For the Love of Ada is an ITV sitcom that ran between 1970 and 1971. Although not seen on British TV for over 30 years, the complete series began airing again in late 2018 on Talking Pictures TV, albeit edited with certain offensive words muted out.    One of the notable points about this series was there were no opening titles or closing credits in the real sense of the word. Instead both were superimposed on the screen as the 'live' action and script played out on the screen.

Outline
The sitcom stars Irene Handl as Ada Cresswell, a Cockney widow, a pensioner who is prone to malapropisms. She lives with her daughter Ruth Pollitt (Barbara Mitchell) and son-in-law Leslie (Jack Smethurst). Ada starts a relationship with Walter Bingley (Wilfred Pickles), the gravedigger who buried her husband, after meeting him at the cemetery while laying flowers on her husband's grave. Walter is a Yorkshireman; his relationship with Ada slowly changes from one of companionship to one of romance. They get engaged, and later marry, after which they move in together at his cemetery lodge abode.

Cast

Main
Irene Handl as Ada Cresswell (later Bingley)
Wilfred Pickles as Walter Bingley
Barbara Mitchell as Ruth Pollitt (née Cresswell)

▶ _WORK INSTRUCTIONS_: According to the sitcom text above, where do Ada and Walter move after they marry? Please answer in one sentence.

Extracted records
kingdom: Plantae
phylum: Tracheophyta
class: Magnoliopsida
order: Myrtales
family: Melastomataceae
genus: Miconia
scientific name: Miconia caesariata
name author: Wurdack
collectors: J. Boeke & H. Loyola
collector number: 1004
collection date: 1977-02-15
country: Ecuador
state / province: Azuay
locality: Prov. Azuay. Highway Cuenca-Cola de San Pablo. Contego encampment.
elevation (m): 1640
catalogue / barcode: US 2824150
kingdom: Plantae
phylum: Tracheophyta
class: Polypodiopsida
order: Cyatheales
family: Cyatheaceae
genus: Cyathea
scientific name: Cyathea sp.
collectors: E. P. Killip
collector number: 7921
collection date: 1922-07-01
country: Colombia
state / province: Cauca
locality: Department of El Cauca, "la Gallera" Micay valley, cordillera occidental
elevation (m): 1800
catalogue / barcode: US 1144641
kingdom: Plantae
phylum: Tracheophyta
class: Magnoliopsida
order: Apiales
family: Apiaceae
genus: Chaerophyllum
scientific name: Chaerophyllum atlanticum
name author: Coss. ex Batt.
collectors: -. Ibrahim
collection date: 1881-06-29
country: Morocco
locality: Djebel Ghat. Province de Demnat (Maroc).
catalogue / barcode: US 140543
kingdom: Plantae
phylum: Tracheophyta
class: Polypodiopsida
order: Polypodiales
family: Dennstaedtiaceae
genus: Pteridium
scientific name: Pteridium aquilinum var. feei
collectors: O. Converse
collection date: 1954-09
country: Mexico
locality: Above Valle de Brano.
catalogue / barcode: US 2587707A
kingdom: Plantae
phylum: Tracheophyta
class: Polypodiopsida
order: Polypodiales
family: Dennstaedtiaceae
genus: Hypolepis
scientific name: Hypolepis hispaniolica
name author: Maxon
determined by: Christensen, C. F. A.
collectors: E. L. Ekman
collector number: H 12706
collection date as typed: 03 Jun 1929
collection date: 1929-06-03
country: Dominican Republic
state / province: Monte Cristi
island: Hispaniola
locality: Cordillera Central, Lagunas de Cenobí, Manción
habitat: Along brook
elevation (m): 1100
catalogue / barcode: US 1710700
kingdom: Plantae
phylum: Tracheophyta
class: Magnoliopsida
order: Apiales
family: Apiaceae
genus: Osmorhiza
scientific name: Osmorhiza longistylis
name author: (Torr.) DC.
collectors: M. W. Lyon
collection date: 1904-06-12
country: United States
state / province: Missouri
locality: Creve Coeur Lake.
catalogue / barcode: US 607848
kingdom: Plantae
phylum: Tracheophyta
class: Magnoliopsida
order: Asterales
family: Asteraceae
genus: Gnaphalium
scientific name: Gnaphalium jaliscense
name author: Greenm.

▶ _COMPLETED EXERCISE_: They move in together at his cemetery lodge abode.